The state also urges Navigenics to stop serving customers in California until it obtains a license from the CDPH. “In order to be granted a clinical laboratory license, in addition to meeting all other licensure requirements, Navigenics must provide satisfactory validation documentation to verify the test performance specifications of all genetic tests,” the letter states.
Navigenics CEO Mari Baker said she hoped any outstanding issues with California regulators could be resolved “quickly,” and that Navigenics is making itself available to meet with representatives of the state “at their convenience.” According to the CDPH letter, Navigenics was required to respond to the letter by June 23.
Two months earlier, hoping to regulate the personal genetics-testing market in its state, the New York State Department of Health sent 23 warning letters to companies in the market, including Navigenics, 23andMe, Affymetrix, and Illumina, urging them to obtain state permits before offering what it considers medical genetic tests, and to obtain a physician’s recommendation to use personal genetics services (see BAN 4/29/2008).
Baker informed BioArray News that the New York issue has still not been resolved. “Our laboratory, however, has submitted its documentation and we are expecting the lab license to be granted,” Baker said.
According to Baker, the firm is concerned that other states may follow New York and California’s lead. However, she told BioArray News this week that a quick resolution in both states might clear the way for the personal genetics market to develop without further regulatory requirements.

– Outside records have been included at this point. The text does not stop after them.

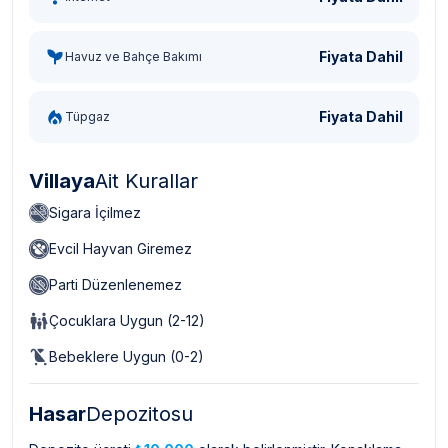
Fiyata Dahil
Havuz ve Bahçe Bakımı
Fiyata Dahil
Tüpgaz
Villaya
Ait Kurallar
Sigara İçilmez
Evcil Hayvan Giremez
Parti Düzenlenemez
Çocuklara Uygun (2-12)
Bebeklere Uygun (0-2)
Hasar
Depozitosu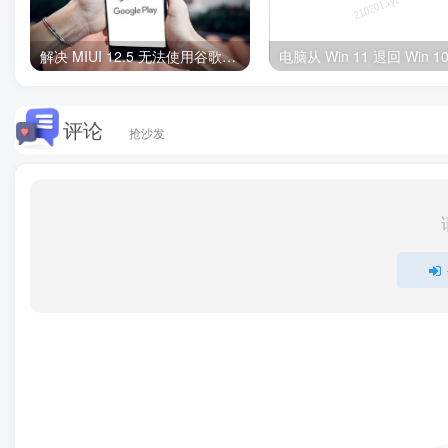
解决 MIUI 12.5 无法使用谷歌服务框架应用商店套件 Google Play Store 闪退的问题（小米8手机亲测成功）
评论
抢沙发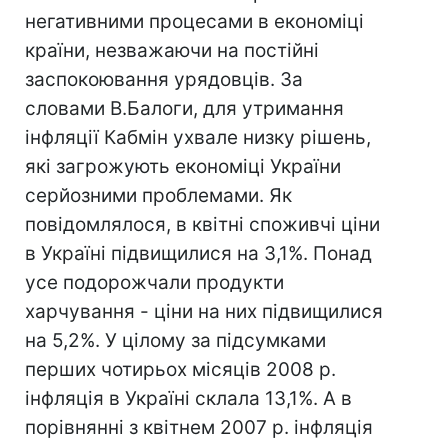
негативними процесами в економіці
країни, незважаючи на постійні
заспокоювання урядовців. За
словами В.Балоги, для утримання
інфляції Кабмін ухвале низку рішень,
які загрожують економіці України
серйозними проблемами. Як
повідомлялося, в квітні споживчі ціни
в Україні підвищилися на 3,1%. Понад
усе подорожчали продукти
харчування - ціни на них підвищилися
на 5,2%. У цілому за підсумками
перших чотирьох місяців 2008 р.
інфляція в Україні склала 13,1%. А в
порівнянні з квітнем 2007 р. інфляція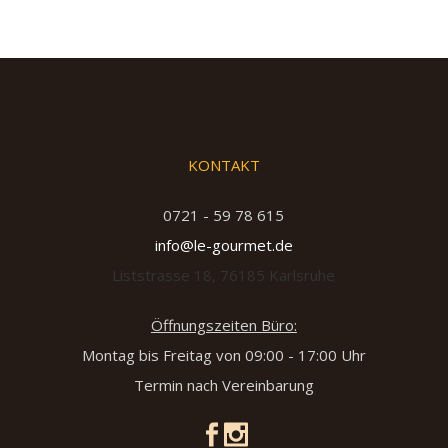
KONTAKT
0721 - 59 78 615
info@le-gourmet.de
Liststrasse 18, 76185 Karlsruhe
Öffnungszeiten Büro:
Montag bis Freitag von 09:00 - 17:00 Uhr
Termin nach Vereinbarung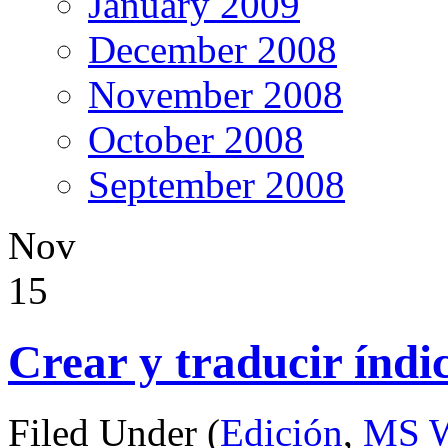
January 2009
December 2008
November 2008
October 2008
September 2008
Nov
15
Crear y traducir índ
Filed Under (
Edición
,
MS 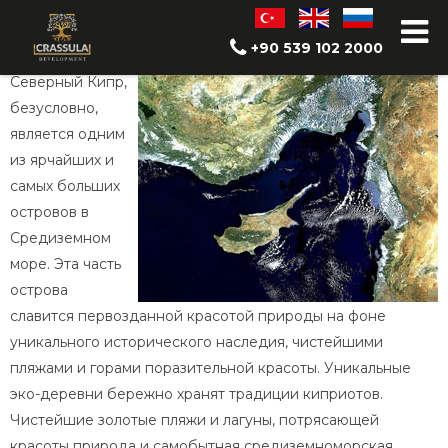
Северный Кипр
+90 539 102 2000
Северный Кипр,
безусловно,
является одним
из ярчайших и
самых больших
островов в
Средиземном
море. Эта часть
острова
славится первозданной красотой природы на фоне
уникального исторического наследия, чистейшими
пляжами и горами поразительной красоты. Уникальные
эко-деревни бережно хранят традиции киприотов.
Чистейшие золотые пляжи и лагуны, потрясающей
красоты природа и самобытная средиземноморская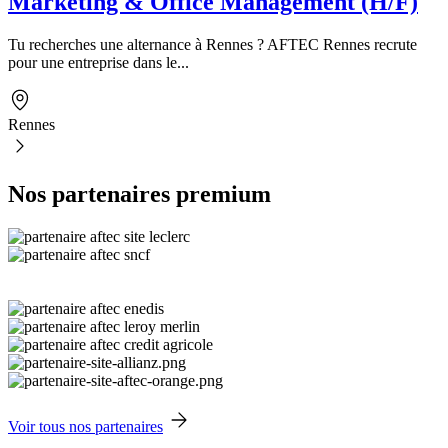
Marketing & Office Management (H/F)
Tu recherches une alternance à Rennes ? AFTEC Rennes recrute
pour une entreprise dans le...
Rennes
Nos partenaires premium
Voir tous nos partenaires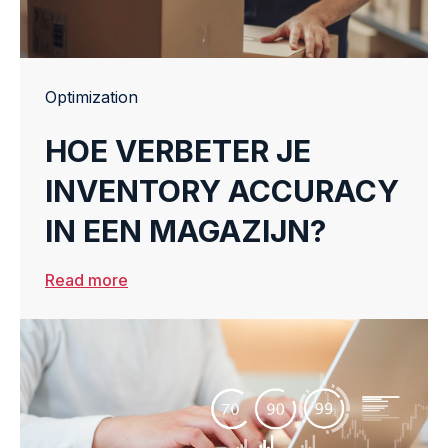
Optimization
HOE VERBETER JE
INVENTORY ACCURACY
IN EEN MAGAZIJN?
Read more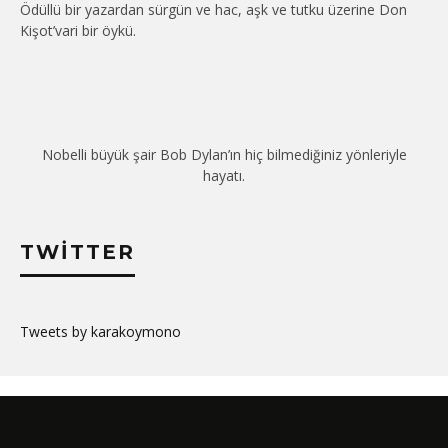
Ödüllü bir yazardan sürgün ve hac, aşk ve tutku üzerine Don
Kişot’vari bir öykü.
Nobelli büyük şair Bob Dylan’ın hiç bilmediğiniz yönleriyle
hayatı.
TWITTER
Tweets by karakoymono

“Historically, many states look to New York and California for guidance.”
“Historically, many states look to New York and California for guidance,” she said. “I am sure they are following what is happening in those two states. It would be a shame if every state acted separately, [which would] likely result in the same sort of consumer confusion regarding discrimination issues that we saw exist for 13 years until [the Genetic Information Nondiscrimination Act] was just passed,” she said.

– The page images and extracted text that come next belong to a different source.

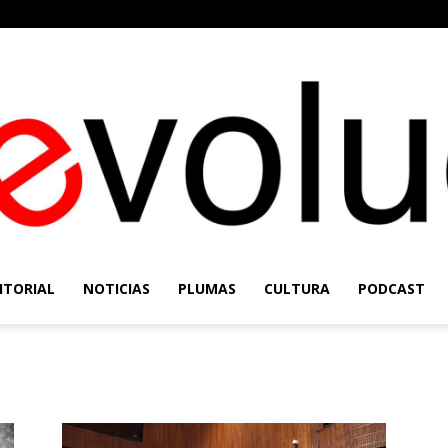
ITORIAL
NOTICIAS
PLUMAS
CULTURA
PODCAST
Re-
Evolución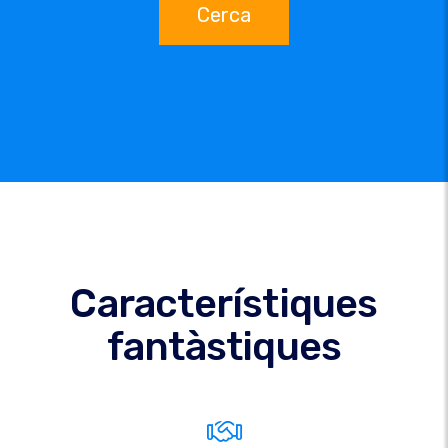
Cerca
Característiques
fantàstiques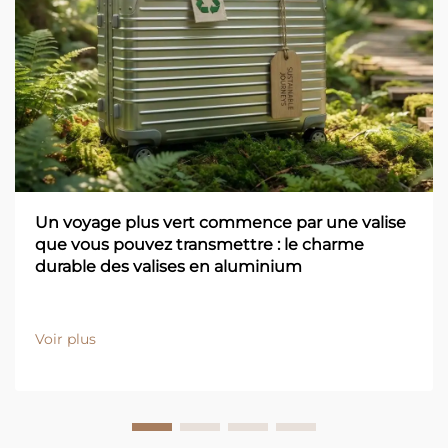
Un voyage plus vert commence par une valise
que vous pouvez transmettre : le charme
durable des valises en aluminium
Voir plus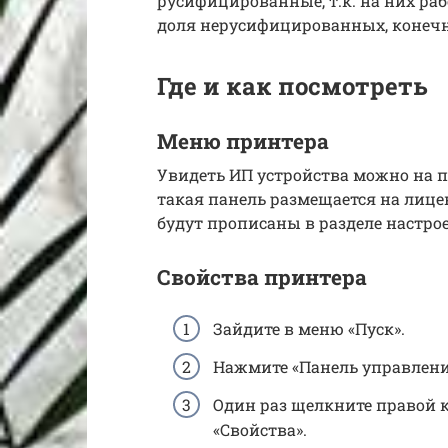
русифицированные, т.к. на них раб
доля нерусифицированных, конечн
Где и как посмотреть
Меню принтера
Увидеть ИП устройства можно на п
такая панель размещается на лице
будут прописаны в разделе настрое
Свойства принтера
Зайдите в меню «Пуск».
Нажмите «Панель управления
Один раз щелкните правой 
«Свойства».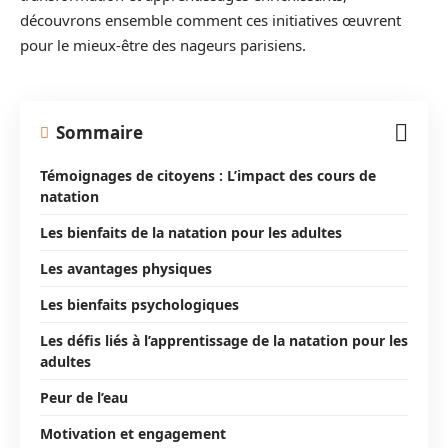
découvrons ensemble comment ces initiatives œuvrent
pour le mieux-être des nageurs parisiens.
Sommaire
Témoignages de citoyens : L’impact des cours de
natation
Les bienfaits de la natation pour les adultes
Les avantages physiques
Les bienfaits psychologiques
Les défis liés à l’apprentissage de la natation pour les
adultes
Peur de l’eau
Motivation et engagement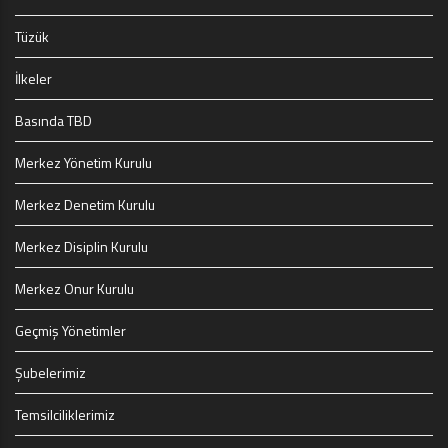
Tüzük
İlkeler
Basında TBD
Merkez Yönetim Kurulu
Merkez Denetim Kurulu
Merkez Disiplin Kurulu
Merkez Onur Kurulu
Geçmiş Yönetimler
Şubelerimiz
Temsilciliklerimiz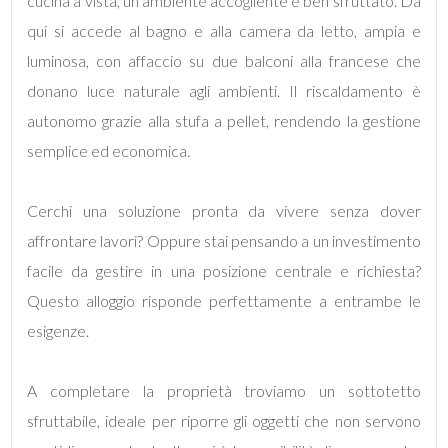
cucina a vista, un ambiente accogliente e ben sfruttato. Da
qui si accede al bagno e alla camera da letto, ampia e
4
luminosa, con affaccio su due balconi alla francese che
donano luce naturale agli ambienti. Il riscaldamento è
5
autonomo grazie alla stufa a pellet, rendendo la gestione
semplice ed economica.
5+
Cerchi una soluzione pronta da vivere senza dover
Bagni
affrontare lavori? Oppure stai pensando a un investimento
minimi
facile da gestire in una posizione centrale e richiesta?
Questo alloggio risponde perfettamente a entrambe le
Qualsiasi
esigenze.
1
A completare la proprietà troviamo un sottotetto
sfruttabile, ideale per riporre gli oggetti che non servono
2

While California’s letter ordered Navigenics to “cease and desist” its consumer testing service, Baker said the company continues to perform its tests in the state. She noted that the company already requires the approval of a physician or surgeon for its service, called Health Compass, which uses an Affymetrix SNP genotyping array to screen and counsel patients believed to be genetically predisposed to developing 18 different conditions, including Alzheimer’s disease, multiple sclerosis, prostate cancer, and diabetes.
The company’s samples are processed at Affy’s Clinical Service Laboratory in Sacramento, which passed the California’s survey for Clinical Laboratory Improvement Amendments certification in April 2007 (see BAN 4/24/2007).
“We believe that we are in compliance and are continuing to take orders until we hear otherwise from the state,” Baker said.
That response is different from the company’s approach to the situation in New York, where it has wait-listed customers until Affy’s lab obtains a license from the state to perform medical testing.
Baker drew a parallel between the firm’s relations with state regulators and its relationship with the federal government, which it has engaged through the Personalized Medicine Coalition, a non-profit organization that aims to foster a debate and reach a consensus on various issues related to personalized medicine.
For instance, Navigenics in April proposed 10 standards it believes should be implemented across the personal genetic testing industry. The standards include such criteria as validity, accuracy, clinical relevance, and the need to follow HIPAA regulations and address security and privacy issues, while emphasizing an individual’s right to control who may obtain access to their genetic information (see BAN 4/8/2008).
“Just as we have sought to be helpful and cooperative in the federal government's effort to update regulation in this emerging industry, we seek to work with California and any other state in their processes,” Baker said.